- Exercise aim:
Write out each line of the records that has "lines" in it.
** Records provided follows **
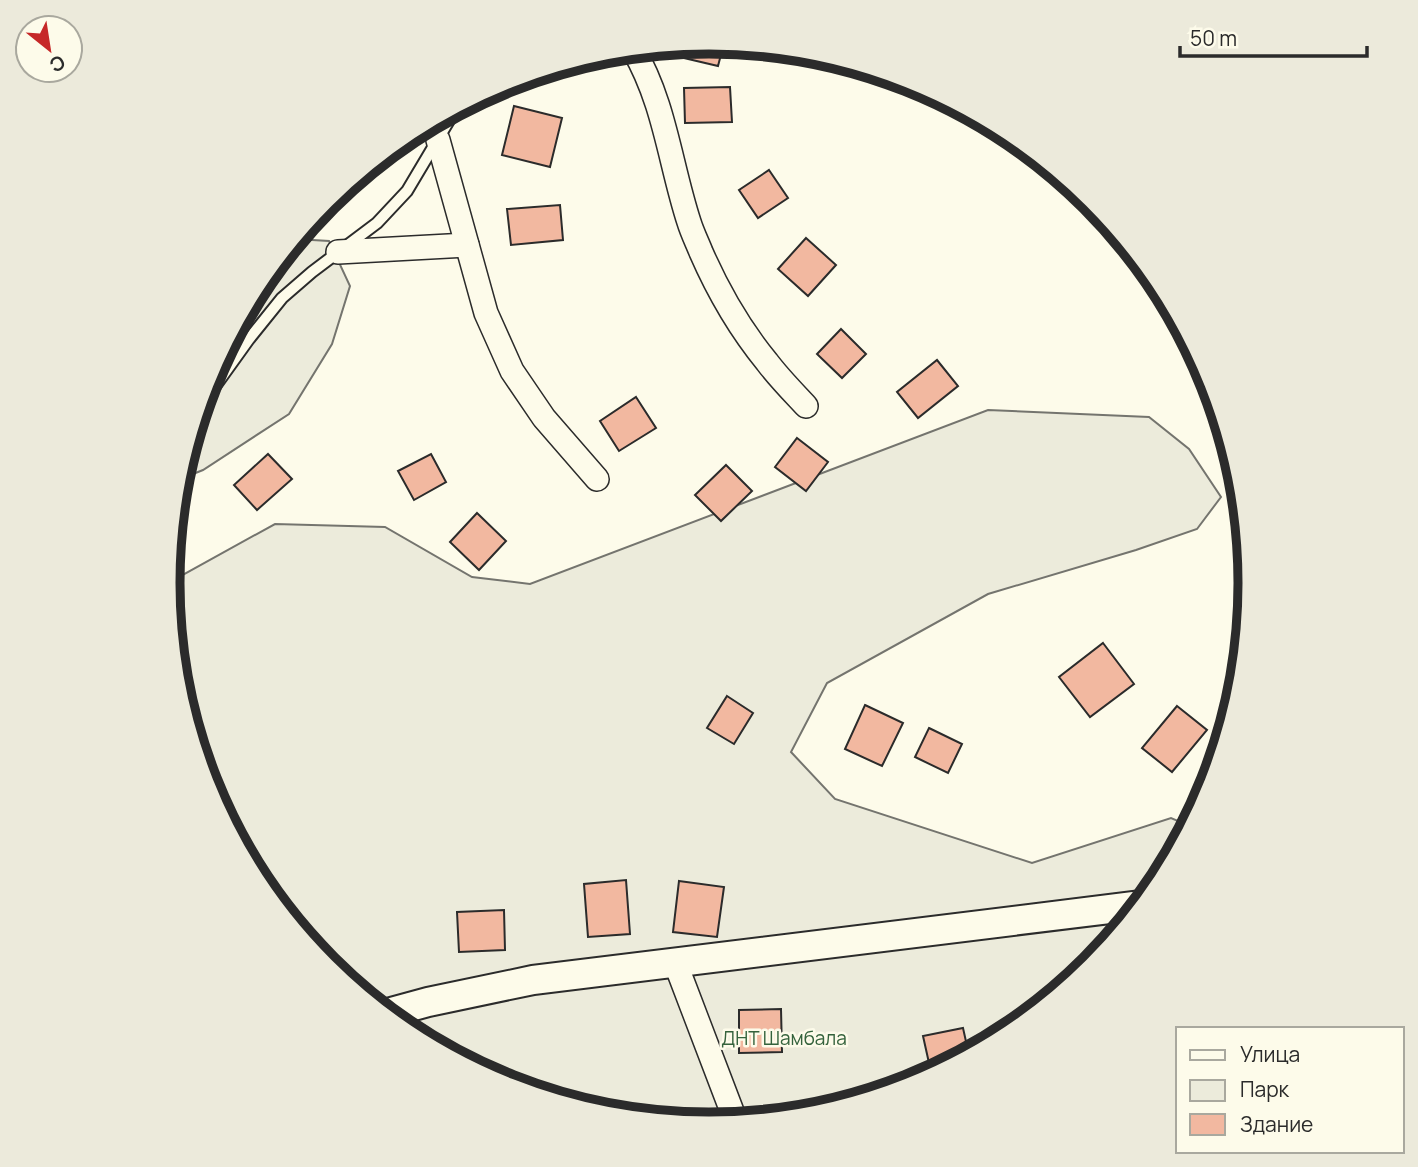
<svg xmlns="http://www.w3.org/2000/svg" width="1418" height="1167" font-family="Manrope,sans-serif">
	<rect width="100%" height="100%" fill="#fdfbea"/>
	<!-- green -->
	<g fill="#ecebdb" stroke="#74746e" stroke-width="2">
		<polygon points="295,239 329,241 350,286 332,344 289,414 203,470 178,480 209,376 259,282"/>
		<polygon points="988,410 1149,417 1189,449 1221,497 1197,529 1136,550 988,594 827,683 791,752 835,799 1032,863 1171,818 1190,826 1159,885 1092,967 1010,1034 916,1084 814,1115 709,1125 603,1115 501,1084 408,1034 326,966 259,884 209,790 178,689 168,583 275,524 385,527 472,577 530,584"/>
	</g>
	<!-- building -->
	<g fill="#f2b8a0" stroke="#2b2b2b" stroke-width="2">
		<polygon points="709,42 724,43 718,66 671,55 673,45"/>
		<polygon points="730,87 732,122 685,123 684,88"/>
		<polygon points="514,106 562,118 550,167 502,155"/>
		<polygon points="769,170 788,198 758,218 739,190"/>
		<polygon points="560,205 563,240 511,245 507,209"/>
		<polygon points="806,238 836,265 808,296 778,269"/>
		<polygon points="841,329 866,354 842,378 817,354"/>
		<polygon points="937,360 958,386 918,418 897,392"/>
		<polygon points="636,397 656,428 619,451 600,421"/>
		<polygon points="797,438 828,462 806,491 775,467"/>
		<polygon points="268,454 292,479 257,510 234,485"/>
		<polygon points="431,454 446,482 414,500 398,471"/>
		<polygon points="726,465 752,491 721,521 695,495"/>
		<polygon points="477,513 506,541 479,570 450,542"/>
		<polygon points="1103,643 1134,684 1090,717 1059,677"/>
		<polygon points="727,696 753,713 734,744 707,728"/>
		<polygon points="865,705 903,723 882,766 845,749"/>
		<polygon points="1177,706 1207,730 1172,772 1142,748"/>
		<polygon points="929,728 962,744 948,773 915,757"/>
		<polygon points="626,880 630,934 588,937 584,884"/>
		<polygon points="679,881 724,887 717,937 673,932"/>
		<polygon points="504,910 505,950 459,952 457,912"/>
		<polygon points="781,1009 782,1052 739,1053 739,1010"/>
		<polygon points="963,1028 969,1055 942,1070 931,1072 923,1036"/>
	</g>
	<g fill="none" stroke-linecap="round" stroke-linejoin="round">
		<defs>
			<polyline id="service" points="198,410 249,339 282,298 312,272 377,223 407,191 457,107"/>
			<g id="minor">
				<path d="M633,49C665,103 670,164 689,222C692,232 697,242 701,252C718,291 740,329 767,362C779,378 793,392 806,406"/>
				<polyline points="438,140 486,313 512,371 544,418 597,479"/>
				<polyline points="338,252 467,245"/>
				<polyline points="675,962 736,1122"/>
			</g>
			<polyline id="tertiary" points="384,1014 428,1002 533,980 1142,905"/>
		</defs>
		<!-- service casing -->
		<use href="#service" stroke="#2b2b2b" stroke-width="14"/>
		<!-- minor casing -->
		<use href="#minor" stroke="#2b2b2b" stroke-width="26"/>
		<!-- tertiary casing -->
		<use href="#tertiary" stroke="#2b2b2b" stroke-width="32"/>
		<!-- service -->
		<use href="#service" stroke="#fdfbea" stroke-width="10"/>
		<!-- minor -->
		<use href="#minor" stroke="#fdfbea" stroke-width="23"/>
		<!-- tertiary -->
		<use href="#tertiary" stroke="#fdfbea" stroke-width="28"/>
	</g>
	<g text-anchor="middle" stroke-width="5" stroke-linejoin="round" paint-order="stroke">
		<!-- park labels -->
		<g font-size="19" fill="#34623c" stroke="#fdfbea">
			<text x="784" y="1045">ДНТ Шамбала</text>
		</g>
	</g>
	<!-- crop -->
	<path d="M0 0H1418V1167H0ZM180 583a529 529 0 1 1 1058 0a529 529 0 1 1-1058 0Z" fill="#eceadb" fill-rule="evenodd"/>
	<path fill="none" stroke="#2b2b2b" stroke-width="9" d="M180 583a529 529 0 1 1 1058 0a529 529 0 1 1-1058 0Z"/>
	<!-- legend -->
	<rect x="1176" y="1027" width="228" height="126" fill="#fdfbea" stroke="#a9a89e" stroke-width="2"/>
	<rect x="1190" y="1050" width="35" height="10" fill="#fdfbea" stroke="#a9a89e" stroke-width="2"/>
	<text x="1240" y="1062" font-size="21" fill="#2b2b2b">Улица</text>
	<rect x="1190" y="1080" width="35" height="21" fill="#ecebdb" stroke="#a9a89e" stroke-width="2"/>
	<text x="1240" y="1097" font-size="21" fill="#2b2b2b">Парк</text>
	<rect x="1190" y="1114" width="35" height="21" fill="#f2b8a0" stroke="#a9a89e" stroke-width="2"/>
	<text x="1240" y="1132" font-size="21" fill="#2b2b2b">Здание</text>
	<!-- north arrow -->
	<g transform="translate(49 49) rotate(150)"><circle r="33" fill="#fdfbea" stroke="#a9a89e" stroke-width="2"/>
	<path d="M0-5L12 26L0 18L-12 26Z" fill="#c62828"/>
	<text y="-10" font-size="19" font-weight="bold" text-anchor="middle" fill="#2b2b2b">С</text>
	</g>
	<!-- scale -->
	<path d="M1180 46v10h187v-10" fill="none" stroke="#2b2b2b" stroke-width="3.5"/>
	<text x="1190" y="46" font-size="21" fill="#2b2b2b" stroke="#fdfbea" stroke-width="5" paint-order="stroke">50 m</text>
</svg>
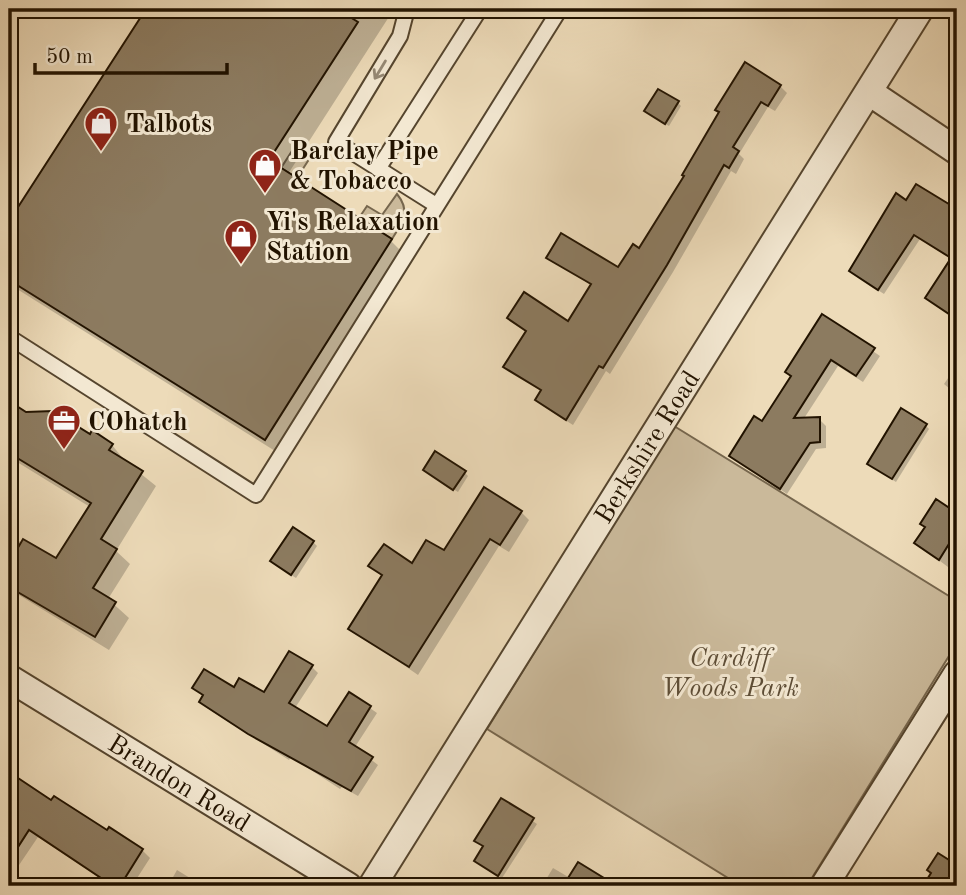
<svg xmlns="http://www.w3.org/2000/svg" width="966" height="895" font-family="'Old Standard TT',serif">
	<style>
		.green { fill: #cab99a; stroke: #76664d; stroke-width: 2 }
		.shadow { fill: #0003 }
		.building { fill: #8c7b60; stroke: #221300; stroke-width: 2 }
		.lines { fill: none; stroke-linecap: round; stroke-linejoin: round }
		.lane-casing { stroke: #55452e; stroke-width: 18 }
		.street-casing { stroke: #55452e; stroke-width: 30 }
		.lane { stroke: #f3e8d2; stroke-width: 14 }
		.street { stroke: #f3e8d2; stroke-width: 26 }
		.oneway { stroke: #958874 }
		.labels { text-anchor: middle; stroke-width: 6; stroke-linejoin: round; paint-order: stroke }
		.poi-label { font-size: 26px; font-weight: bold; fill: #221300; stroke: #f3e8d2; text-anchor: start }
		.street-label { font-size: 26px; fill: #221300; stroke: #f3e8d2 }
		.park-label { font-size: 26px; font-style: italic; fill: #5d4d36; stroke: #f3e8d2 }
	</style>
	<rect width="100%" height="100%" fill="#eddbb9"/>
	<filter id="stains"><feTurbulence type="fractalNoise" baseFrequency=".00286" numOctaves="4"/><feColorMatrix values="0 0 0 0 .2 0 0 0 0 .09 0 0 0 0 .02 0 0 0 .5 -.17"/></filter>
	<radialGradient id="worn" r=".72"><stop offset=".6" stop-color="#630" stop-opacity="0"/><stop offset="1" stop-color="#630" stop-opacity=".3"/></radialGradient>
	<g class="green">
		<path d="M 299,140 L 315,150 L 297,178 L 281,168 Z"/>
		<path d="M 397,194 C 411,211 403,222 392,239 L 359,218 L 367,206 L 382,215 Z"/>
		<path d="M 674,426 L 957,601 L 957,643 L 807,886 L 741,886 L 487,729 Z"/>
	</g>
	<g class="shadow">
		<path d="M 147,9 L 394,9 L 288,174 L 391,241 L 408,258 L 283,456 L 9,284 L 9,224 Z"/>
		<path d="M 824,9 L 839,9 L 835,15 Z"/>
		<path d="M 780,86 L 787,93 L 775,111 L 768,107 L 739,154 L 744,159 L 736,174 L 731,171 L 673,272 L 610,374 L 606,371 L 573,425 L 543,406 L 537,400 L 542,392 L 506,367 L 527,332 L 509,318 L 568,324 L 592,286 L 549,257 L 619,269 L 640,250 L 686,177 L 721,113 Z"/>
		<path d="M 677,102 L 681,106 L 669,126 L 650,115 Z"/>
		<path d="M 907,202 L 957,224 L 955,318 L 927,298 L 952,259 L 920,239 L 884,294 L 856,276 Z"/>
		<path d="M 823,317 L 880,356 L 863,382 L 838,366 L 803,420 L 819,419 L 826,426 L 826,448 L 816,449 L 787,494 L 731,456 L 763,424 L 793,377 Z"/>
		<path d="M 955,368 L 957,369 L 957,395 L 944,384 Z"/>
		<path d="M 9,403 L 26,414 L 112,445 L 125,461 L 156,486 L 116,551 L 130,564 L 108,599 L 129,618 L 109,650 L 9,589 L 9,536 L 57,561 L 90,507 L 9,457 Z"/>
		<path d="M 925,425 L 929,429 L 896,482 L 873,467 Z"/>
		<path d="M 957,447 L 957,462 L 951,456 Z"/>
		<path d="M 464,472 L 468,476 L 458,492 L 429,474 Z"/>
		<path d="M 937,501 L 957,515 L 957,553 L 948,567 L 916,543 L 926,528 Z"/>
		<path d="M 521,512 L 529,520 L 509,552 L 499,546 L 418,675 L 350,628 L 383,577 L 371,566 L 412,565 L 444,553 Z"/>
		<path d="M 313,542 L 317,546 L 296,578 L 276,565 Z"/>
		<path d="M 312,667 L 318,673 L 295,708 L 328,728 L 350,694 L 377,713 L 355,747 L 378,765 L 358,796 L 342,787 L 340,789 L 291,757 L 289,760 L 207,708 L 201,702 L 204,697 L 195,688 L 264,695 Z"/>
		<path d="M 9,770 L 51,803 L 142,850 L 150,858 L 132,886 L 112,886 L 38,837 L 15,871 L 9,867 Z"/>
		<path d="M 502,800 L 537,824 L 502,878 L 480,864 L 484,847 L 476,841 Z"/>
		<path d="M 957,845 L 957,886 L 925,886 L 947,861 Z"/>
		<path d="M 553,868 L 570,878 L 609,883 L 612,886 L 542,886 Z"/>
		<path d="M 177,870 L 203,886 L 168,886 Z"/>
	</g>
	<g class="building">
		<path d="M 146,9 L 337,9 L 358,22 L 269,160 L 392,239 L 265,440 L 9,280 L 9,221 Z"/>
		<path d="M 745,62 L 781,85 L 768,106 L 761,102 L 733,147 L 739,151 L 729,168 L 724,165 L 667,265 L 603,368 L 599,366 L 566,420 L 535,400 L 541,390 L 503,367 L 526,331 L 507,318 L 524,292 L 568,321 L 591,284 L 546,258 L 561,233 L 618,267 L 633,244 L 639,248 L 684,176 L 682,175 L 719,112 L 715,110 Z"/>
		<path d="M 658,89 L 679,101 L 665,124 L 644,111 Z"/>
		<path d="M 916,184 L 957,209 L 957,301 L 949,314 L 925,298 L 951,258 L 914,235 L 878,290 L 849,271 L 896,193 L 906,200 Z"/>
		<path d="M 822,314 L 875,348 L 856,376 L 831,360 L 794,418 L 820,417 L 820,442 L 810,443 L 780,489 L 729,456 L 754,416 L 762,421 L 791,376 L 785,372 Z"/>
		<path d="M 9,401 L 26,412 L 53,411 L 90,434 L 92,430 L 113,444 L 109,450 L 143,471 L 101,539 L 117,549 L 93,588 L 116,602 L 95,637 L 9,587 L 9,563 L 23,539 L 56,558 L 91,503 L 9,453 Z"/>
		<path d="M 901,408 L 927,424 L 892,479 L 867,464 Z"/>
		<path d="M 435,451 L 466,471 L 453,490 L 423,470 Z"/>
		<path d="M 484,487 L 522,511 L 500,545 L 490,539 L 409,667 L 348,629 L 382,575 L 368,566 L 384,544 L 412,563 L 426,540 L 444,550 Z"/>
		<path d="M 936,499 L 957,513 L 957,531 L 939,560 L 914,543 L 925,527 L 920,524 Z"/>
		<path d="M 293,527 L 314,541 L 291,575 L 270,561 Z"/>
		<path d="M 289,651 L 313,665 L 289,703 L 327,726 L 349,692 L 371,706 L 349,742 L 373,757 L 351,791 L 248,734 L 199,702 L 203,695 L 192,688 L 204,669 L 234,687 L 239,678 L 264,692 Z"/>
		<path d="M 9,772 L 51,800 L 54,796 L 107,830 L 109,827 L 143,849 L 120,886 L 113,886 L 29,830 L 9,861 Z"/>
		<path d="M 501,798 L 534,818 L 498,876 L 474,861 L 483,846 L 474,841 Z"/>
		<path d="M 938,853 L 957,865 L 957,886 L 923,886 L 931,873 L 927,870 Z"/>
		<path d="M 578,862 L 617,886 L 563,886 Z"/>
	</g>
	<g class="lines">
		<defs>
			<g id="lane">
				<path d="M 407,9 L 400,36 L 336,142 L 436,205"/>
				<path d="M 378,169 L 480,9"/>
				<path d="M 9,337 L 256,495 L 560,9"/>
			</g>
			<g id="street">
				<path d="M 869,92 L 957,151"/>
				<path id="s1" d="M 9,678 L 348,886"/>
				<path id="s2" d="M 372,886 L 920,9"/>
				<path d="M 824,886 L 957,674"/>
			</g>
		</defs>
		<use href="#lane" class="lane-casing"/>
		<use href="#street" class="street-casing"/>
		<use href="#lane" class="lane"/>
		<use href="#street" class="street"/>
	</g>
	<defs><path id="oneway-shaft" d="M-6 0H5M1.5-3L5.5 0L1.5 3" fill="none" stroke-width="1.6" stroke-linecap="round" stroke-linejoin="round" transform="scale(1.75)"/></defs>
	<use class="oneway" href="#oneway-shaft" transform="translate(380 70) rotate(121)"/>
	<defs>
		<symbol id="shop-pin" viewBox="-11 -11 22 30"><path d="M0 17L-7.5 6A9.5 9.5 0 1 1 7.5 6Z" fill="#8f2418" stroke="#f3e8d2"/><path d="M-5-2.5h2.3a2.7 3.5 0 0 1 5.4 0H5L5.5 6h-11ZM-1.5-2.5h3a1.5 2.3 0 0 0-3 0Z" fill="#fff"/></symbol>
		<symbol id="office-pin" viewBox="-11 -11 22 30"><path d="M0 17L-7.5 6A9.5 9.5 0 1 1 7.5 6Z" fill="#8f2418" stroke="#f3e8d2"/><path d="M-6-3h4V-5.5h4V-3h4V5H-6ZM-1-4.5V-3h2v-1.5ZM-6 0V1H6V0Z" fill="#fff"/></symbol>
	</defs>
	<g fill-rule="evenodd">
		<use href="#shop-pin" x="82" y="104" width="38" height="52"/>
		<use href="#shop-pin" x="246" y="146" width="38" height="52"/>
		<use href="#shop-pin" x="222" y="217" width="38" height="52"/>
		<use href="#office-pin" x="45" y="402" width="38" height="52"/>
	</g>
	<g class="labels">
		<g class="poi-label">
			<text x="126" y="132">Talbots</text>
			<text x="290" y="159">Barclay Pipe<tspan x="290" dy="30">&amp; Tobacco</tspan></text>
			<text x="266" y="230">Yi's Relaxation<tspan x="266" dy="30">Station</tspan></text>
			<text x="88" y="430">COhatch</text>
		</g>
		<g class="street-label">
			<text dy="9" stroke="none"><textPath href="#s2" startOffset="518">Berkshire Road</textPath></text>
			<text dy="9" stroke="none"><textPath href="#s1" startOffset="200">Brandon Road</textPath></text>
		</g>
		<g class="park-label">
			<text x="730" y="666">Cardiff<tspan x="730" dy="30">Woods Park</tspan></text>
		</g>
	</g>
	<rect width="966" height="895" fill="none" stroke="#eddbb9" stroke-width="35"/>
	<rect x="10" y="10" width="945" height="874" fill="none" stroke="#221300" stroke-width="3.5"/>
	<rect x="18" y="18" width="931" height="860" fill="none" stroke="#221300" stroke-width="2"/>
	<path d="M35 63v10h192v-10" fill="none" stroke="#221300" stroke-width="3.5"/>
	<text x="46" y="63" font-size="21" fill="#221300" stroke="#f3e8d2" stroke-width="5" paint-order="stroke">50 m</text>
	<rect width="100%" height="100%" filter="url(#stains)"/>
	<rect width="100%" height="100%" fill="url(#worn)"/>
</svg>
** End of Records provided **
- Completed task:
		.lines { fill: none; stroke-linecap: round; stroke-linejoin: round }
	<g class="lines">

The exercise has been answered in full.